While the Bank of Zambia is acting in line with actions by the US Federal Reserve (it raised the base rate by 25 basis points to 9.25% in February), difficulties like the continued delay in the external debt relief negotiations will mean we can expect the kwacha to continue its slide against the dollar and other major currencies.
“Our policymakers should focus on diverting Africa’s core economic activities away from reliance on commodity exports due to their volatility and begin looking to diversify their exports by boosting local industrial productivity within their nations and across Africa,” Mr Bowa says. “However, this doesn’t entail disregarding the mines and other natural resource bases but putting in place deliberate policies that will push for value-added growth in the region outside the resource-rich sectors.”
Room for optimism
Mining has played a significant role in Zambia’s economic story over the decades, and it’ll continue to do so for many years to come. Goldman Sachs, the US investment bank, recently raised its 12-month forecast for copper to US$11,000/t from US$9,000/t. And China will continue to be an essential partner as an importer of our minerals.

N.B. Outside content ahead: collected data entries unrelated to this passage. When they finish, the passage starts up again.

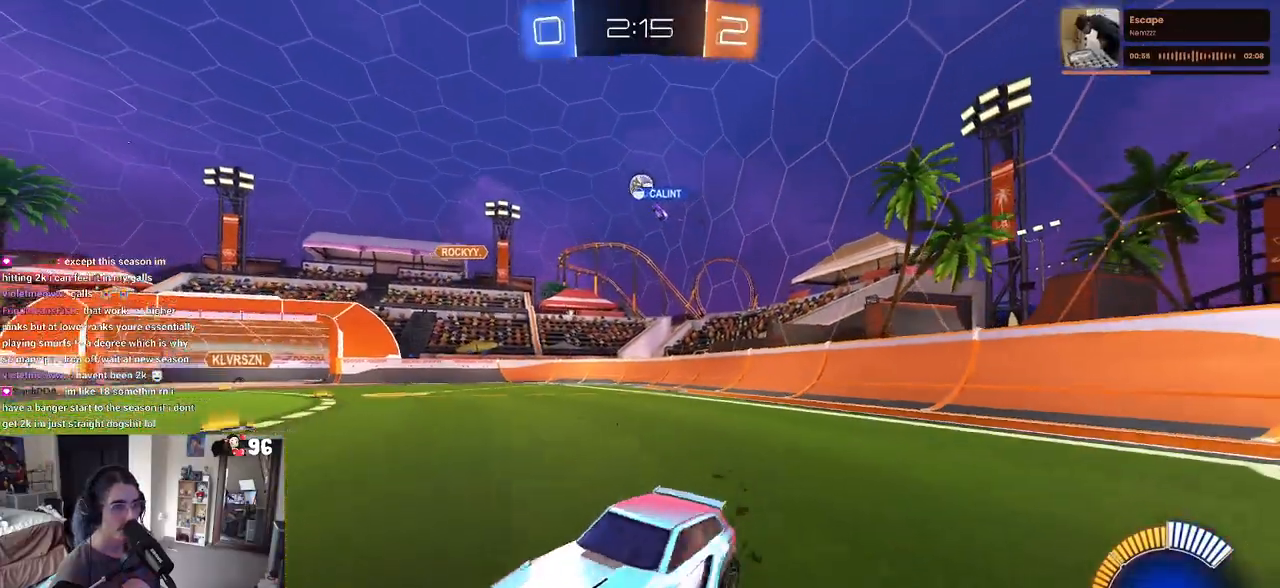
{"buttons": ["R2"], "left_stick": "right", "right_stick": "center", "events": []}
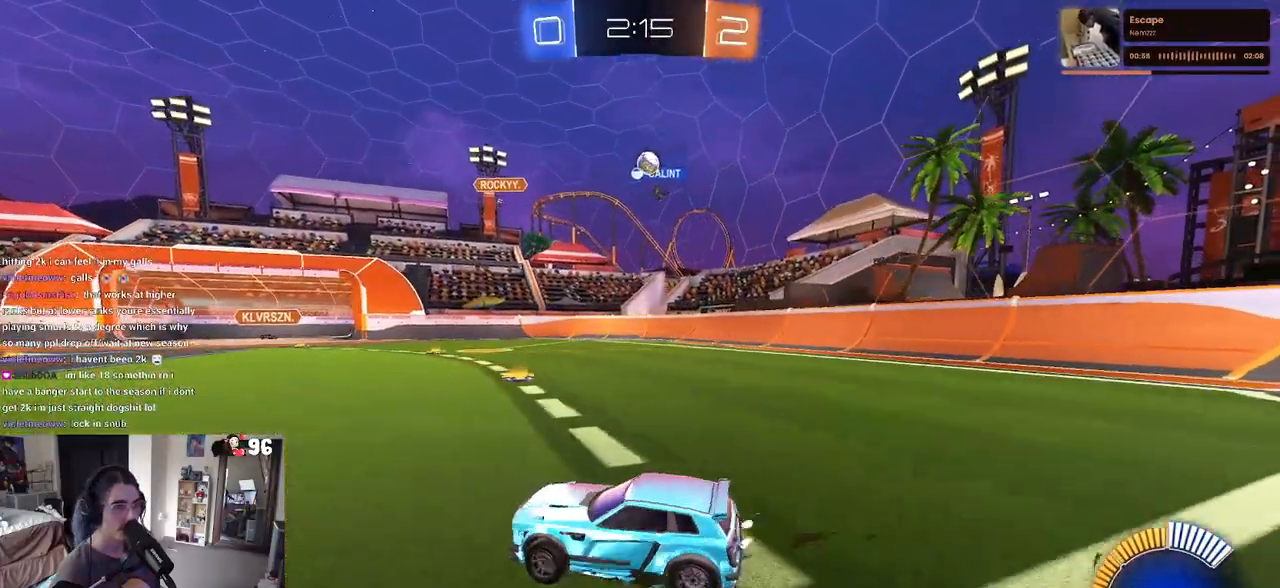
{"buttons": ["R2"], "left_stick": "down-right", "right_stick": "center", "events": [[350, "left_stick", "center"], [450, "left_stick", "down-right"]]}
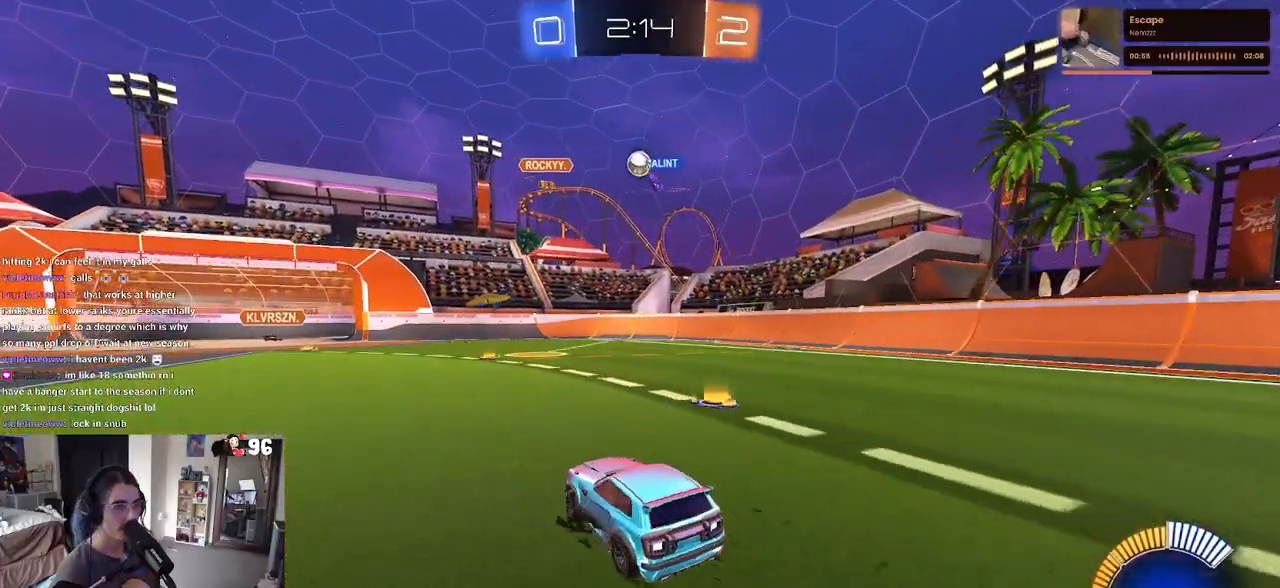
{"buttons": ["R2"], "left_stick": "left", "right_stick": "center", "events": [[250, "left_stick", "center"], [317, "left_stick", "left"]]}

According to Nikkei Asia, a financial publication, Africa’s bilateral trade with China surged to a record high in 2022. Rising commodity prices and Beijing’s push to promote imports from Africa increased trade by 11% to $282 billion.
Well-known problems within the mining industry need to be resolved, and there needs to be a deliberate investment into building up local capacity. This will ensure that we start to receive a more significant share of our mineral wealth and build up our coffers via a sovereign wealth fund, which will help stabilise the economy when future global economic instability hits.
In February, Andrew Mold of the United Nations Economic Commission for Africa estimated that intra-Africa trade reached a historical high of around US$112 billion last year. For Mr. Bowa, this is the foremost opportunity for Zambia’s economic structural transformation.
“The African Continental Free Trade Area (AfCFTA) will be the world’s largest trading bloc serving a market of 1.3 billion people,” he says. “Africa will see FDI increase by over 100%, leading to more employment, local capacity, and stronger regional value chains. In the process, 50 million people could escape extreme poverty by 2035 and US$450 billion in realised income gains.”
Manufacturing, agriculture, and energy are the three sectors he’s betting on. President Hichilema’s emphasis on the restoration of the rule of law, sound macroeconomic management, attainment of the 3-year IMF bailout package, decentralization of community development, and greater social sector investment are all essential building blocks on the journey to establishing Zambia on the right footing for the future.